Leichte Mädchen, echtes Leben: Prostitution in der Malerei

Alle zwei Wochen ging Vincent van Gogh ins Bordell. Ansonsten widme er sich einzig der Kunst, schrieb der Maler freimütig. Die Ausstellung «Leichte Sitten» im Amsterdamer Van Gogh Museum zeigt, was sich im Paris des 19. Jahrhunderts auf den Strassen und in den Séparées abspielte.

Wenn in Paris die Gaslaternen angezündet wurden und somit die «l’heure du gaz» anbrach, kam Bewegung in den Strassenstrich. Dann begaben sich Damen auf der Suche nach einem Freier zu Avenues wie der Champs-Elysées.

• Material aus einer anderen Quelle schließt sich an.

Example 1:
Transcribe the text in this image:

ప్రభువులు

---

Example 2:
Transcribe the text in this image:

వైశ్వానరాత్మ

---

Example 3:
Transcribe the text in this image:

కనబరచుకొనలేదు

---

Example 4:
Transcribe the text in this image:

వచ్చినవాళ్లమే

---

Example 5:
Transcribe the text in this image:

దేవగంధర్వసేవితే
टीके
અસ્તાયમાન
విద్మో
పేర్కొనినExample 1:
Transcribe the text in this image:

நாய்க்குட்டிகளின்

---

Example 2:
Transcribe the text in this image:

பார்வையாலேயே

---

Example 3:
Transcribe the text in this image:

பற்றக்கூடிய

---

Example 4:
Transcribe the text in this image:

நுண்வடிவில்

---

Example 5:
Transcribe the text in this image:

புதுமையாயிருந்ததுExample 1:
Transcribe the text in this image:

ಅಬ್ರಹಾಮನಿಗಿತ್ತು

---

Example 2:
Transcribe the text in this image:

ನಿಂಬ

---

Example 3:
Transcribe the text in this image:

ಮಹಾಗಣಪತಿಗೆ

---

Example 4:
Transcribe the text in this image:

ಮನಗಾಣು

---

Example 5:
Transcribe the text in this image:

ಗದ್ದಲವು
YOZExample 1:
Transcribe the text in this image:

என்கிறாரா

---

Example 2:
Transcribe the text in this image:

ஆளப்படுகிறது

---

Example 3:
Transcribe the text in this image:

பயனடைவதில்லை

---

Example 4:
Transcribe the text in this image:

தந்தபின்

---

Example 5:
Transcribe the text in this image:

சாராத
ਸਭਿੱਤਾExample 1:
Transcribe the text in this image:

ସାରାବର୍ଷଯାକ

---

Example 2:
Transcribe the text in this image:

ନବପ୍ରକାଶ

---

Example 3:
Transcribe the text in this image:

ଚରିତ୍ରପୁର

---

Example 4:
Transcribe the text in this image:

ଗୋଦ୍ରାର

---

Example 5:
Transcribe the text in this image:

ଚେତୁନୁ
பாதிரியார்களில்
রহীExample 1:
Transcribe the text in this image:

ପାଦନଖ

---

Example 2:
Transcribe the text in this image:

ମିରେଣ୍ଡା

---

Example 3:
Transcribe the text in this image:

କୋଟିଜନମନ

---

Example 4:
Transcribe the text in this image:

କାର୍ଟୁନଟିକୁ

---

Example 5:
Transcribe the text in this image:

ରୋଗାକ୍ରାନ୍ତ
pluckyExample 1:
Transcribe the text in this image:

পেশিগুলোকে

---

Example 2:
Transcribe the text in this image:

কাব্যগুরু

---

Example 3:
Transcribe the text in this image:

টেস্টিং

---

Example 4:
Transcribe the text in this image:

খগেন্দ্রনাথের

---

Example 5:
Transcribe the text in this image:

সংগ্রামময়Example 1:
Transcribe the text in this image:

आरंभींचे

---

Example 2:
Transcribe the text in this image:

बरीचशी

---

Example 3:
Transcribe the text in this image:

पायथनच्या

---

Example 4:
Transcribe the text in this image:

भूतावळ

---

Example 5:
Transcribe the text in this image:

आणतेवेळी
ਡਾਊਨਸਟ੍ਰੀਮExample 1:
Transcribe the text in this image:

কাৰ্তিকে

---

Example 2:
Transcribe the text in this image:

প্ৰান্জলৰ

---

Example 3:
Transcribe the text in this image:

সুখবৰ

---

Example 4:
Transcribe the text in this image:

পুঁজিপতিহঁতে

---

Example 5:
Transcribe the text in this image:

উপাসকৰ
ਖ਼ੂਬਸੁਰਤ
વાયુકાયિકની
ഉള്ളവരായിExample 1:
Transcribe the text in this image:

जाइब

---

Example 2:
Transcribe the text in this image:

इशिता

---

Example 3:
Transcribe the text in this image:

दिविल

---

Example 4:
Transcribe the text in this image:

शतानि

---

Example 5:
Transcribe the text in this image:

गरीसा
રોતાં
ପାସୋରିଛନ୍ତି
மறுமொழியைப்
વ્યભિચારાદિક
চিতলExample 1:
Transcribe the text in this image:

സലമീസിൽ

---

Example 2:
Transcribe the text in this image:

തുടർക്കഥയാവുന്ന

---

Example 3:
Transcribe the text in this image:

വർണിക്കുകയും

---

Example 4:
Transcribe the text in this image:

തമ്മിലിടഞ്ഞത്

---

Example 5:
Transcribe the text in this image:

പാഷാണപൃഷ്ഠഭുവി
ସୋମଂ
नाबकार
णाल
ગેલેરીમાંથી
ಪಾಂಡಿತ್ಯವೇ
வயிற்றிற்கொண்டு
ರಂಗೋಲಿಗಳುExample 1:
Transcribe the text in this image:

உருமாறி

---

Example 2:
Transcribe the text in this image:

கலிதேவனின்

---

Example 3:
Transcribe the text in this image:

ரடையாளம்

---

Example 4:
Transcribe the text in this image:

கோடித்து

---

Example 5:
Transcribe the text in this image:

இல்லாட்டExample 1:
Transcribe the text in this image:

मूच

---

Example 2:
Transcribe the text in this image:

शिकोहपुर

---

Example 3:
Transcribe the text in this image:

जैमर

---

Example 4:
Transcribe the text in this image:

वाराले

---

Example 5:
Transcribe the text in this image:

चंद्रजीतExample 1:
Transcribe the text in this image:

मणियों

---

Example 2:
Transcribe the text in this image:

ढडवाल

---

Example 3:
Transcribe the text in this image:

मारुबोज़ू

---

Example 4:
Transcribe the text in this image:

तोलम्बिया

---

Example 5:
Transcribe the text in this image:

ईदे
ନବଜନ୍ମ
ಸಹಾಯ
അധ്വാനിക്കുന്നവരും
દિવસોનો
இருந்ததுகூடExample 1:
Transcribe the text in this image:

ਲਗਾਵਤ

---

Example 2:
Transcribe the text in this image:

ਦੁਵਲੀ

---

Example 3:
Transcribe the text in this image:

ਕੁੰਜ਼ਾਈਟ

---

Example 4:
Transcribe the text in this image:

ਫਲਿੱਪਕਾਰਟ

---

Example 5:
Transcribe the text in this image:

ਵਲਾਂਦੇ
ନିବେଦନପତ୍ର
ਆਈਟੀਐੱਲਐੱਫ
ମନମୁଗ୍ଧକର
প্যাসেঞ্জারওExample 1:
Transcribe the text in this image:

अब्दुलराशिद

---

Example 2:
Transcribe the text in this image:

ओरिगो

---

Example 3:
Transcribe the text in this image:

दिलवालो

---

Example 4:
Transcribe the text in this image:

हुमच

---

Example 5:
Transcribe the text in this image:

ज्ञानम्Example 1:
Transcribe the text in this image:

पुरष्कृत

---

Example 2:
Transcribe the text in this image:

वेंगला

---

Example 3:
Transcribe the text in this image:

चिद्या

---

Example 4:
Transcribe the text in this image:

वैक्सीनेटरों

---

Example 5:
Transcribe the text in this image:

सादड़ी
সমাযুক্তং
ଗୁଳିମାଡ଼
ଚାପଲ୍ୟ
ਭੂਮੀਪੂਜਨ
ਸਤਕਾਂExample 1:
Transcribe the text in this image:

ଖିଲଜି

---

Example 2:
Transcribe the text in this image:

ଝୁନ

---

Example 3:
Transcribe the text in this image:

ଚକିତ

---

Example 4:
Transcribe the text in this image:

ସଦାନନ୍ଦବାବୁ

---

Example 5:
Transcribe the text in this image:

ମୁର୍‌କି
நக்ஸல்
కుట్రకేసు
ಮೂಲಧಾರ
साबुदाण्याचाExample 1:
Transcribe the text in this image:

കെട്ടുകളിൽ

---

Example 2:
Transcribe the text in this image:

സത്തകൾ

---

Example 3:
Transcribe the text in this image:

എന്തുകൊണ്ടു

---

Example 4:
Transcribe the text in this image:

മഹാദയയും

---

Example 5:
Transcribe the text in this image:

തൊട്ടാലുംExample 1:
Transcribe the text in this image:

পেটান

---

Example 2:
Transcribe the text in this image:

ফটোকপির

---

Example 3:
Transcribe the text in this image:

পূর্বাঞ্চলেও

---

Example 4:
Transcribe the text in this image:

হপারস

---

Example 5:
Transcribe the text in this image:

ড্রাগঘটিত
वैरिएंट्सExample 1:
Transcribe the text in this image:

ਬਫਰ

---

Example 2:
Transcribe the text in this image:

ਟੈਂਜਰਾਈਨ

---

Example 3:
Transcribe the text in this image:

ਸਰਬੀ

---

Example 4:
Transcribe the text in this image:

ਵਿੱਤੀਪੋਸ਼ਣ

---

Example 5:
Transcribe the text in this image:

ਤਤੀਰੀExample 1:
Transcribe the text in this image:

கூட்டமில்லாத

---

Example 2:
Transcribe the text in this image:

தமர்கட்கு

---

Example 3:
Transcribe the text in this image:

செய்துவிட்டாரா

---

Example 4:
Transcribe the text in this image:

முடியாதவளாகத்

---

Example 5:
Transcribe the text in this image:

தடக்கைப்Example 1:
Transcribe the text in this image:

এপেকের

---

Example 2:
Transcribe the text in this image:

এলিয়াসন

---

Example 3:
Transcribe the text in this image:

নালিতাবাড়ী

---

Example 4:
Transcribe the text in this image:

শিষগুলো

Die meisten Dirnen waren dabei so gut gekleidet, dass ihr Beruf für Aussenstehende nicht in einem Augenaufschlag ersichtlich war. «Unsicherheit und Zweideutigkeit» heisst deshalb der ersten Teil der Ausstellung «Leichte Sitten» im Amsterdamer Van Gogh Museum.

Prostituierte oder nicht?

Die Pariser Avantgardekünstler sind Mitte des 19. Jahrhunderts dem Aufruf von Schriftsteller Charles Baudelaire gefolgt, doch bitte das moderne Leben zu malen. Sie haben das Rotlicht-Milieu ausgiebig thematisiert.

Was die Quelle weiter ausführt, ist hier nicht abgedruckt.